Monday, January 14, 2013

"you may say I'm a dreamer...."

“Words and thoughts concerning compassionate action that are not put into practice are like beautiful flowers that are colorful but have no fragrance.” ― Thich Nhat Hanh
     Over the span of a decade I have taken and retaken the Myers-Briggs Type Indicator® Assessment or variation of the assessment more than twenty times. It took twenty attempts to determine if I actually had talent or skill. I'm joking. My lack of proficiency in math has always been horrendous but my fourth grade elementary school teacher, Mrs. Taano recognized that I wrote English goodly and occasionally strung sentences together that almost made sense. Not bad for an overly sensitive ten year old whose favorite activity was staring out the window daydreaming. Fondly, Mrs. Taano was the first teacher to praise me for being a good creative writer.
      One morning after a writing assignment she even asked our principal to come to the classroom and hear me recite my essay. The only time we ever saw our principal was when he was dragging a kid down the hall to be lectured or paddled. Yeah, they used to paddle kids. That makes me laugh now. My story unfolded in a beautiful, enchanted wonderland where we lived in harmony romping in fields of daisies, building tree houses or something and the animals spoke to us .... I really don't recall the entire essay because that was a long time ago, back when dinosaurs roamed the earth. Mrs. Taano whispered so sweetly to our principal, " Lisa's story is like a utopia."  
       Our principal smiled weakly and grumbled, " Well, I've got to get back to my office and do some important principal-ly stuff. Nice job, Liz."

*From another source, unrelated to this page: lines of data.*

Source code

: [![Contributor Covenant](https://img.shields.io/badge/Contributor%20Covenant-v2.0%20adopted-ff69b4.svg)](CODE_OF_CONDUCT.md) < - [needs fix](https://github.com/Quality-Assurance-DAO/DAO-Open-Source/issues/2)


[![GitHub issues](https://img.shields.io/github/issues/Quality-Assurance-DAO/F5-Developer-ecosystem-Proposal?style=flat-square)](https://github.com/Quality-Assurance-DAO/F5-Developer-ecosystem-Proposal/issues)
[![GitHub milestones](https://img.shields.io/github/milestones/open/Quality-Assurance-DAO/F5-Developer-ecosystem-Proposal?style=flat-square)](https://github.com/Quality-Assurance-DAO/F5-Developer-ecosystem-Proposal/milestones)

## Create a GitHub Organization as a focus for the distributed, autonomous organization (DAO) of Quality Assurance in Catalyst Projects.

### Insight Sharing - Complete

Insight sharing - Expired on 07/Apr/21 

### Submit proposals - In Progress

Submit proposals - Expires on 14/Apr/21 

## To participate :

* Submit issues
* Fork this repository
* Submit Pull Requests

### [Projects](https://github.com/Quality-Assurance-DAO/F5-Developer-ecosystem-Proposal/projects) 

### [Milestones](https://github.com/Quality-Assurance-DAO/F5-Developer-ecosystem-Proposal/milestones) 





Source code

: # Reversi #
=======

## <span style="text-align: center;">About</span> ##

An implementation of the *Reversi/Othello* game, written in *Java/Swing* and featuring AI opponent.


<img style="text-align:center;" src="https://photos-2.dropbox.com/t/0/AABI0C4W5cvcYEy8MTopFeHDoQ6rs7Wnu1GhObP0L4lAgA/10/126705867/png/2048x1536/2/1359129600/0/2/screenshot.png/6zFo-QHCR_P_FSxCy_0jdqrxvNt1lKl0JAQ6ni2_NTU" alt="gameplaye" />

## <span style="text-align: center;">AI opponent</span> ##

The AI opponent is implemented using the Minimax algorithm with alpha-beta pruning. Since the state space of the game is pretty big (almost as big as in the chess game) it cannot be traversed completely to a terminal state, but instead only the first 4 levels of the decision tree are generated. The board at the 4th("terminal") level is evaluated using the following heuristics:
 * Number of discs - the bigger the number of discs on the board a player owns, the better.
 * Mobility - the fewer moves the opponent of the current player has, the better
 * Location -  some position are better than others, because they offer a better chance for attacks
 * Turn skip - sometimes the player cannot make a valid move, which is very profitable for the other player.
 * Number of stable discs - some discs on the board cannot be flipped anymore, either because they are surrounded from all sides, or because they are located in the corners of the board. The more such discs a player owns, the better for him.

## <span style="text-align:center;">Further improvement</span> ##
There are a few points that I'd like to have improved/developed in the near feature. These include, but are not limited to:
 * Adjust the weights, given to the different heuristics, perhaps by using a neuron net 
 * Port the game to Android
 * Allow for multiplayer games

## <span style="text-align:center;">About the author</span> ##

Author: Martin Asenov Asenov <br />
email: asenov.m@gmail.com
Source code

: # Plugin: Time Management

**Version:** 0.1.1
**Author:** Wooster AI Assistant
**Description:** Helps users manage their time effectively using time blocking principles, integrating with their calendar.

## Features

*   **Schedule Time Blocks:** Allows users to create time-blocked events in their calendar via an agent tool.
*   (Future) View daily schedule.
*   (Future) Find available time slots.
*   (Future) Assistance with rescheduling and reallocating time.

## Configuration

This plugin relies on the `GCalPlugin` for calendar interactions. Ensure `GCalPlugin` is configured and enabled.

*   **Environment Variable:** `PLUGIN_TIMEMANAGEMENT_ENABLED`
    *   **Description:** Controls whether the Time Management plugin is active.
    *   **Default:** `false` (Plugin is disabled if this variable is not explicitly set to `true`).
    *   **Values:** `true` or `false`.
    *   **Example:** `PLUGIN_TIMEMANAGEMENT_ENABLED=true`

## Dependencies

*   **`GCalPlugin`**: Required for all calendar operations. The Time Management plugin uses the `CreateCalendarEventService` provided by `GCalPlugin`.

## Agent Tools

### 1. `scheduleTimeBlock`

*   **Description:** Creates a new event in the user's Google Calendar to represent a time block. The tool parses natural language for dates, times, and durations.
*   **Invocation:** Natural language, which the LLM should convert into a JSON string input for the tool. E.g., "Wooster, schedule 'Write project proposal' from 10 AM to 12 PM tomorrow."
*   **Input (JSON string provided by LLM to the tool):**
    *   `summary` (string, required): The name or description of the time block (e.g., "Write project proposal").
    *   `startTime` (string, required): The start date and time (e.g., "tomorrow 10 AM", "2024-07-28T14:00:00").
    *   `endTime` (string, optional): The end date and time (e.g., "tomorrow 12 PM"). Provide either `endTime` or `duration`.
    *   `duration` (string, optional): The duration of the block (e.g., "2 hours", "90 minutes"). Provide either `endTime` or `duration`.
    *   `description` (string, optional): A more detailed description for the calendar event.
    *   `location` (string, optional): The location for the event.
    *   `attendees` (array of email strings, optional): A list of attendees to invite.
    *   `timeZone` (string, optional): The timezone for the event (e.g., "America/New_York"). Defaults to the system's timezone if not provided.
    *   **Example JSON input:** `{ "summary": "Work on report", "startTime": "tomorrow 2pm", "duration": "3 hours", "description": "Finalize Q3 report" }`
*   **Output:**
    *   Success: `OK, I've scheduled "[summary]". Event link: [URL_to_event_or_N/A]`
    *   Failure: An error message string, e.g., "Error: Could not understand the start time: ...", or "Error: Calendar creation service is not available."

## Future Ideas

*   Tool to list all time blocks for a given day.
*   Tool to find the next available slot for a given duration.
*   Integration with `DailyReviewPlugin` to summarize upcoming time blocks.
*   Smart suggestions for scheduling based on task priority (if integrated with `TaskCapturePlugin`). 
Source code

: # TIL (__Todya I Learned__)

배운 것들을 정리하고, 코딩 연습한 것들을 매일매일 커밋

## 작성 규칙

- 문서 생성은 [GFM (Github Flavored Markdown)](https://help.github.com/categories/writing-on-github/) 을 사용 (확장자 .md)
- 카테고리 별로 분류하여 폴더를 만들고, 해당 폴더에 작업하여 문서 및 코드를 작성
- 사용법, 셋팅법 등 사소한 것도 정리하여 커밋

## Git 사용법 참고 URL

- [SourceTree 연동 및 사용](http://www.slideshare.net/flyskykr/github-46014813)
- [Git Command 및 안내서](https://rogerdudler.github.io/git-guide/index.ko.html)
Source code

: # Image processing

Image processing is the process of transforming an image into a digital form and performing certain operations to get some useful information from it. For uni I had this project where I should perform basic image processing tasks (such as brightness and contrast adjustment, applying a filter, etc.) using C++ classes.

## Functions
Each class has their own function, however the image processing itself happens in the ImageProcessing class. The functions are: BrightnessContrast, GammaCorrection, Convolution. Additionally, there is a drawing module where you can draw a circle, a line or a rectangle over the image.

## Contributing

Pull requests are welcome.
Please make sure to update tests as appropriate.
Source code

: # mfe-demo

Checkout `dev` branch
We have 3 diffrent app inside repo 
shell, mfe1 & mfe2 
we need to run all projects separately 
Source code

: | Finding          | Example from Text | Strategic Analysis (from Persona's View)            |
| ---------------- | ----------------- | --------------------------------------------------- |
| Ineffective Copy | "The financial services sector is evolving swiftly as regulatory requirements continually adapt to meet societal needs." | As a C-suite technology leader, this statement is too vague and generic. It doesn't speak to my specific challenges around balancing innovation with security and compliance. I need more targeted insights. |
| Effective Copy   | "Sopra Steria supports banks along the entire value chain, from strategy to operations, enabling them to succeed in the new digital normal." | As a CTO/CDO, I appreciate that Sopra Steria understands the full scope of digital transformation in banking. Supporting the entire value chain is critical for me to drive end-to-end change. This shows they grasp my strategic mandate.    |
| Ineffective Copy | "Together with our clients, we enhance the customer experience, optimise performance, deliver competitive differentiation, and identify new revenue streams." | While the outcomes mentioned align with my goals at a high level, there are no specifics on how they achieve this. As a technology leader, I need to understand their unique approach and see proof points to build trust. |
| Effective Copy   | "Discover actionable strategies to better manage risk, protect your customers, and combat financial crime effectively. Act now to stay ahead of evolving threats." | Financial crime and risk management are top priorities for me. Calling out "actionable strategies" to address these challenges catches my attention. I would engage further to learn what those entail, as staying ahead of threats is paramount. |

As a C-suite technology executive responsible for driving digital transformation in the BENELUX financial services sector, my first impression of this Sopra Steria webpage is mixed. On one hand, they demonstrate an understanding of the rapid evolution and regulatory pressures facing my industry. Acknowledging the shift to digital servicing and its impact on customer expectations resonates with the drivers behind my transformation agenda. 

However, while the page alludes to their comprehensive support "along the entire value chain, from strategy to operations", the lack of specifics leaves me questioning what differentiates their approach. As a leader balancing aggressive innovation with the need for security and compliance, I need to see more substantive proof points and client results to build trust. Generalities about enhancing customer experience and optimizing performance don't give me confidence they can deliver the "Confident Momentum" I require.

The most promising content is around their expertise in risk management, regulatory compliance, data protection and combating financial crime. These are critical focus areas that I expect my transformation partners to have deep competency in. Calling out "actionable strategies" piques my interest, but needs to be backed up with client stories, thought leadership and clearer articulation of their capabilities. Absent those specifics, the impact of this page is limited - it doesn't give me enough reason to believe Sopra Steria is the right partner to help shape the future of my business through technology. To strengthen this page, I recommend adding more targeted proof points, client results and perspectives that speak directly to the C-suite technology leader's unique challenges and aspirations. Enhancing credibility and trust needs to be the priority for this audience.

        Anyway, you may recall having taken the "educated indicator" assessment yourself at one point in your life. Do the words introvert, extrovert, sensing, judging, thinking and perceiving sound familiar? The indicator is based on the combined research of psychologist Carl Jung and researchers Katherine Cook Briggs and Isabel Myers Briggs. The assessment is used by many colleges, universities and businesses to determine personality traits, suitable careers and how people interact in team building, leadership and conflict management situations within an organization. Certainly, you are not expected to believe you possess every trait in the results but it can be used as a guide to assist many of us who may have difficulty focusing on one meaningful career path. So I have taken this test one thousand times (exaggerated slightly) and every time is the same result:

 INFP An INFP is an Introverted Intuitive Feeling Perceiving personality type. Personally, the reason I've taken or been prescribed the test so many times is because my career choices haven't aligned with my true nature. Professors, career counselors and managers past and present have encouraged me to seriously analyze the description, take it to heart and use it to pursue my "dream" career. Considering an INFP is a "Dreamer-Idealist" I wasn't always sure how to translate the following personality traits into a successful career: "INFP's are introspective, private, creative and highly idealistic individuals that have a constant desire to be on a meaningful path. They are driven by their values and seek peace. Empathetic and compassionate, they want to help others and humanity as a whole. INFPs are imaginative, artistic and often have a talent for language and writing. They can also be described as easygoing, selfless, guarded, adaptable, patient and loyal."

       If you have taken the test, how well do you think the results of your assessment have helped you? Do you think you are in your ideal career? If you could choose any job in the world what would it be? One of my dream careers would be philosophical chocolate inventor/factory owner race car driving theater actor. And that counts as one ideal career by the way. Admittedly, there has always been a lot of "dreamer" in me. How else can I imagine a better world and then do whatever I can to make it reality?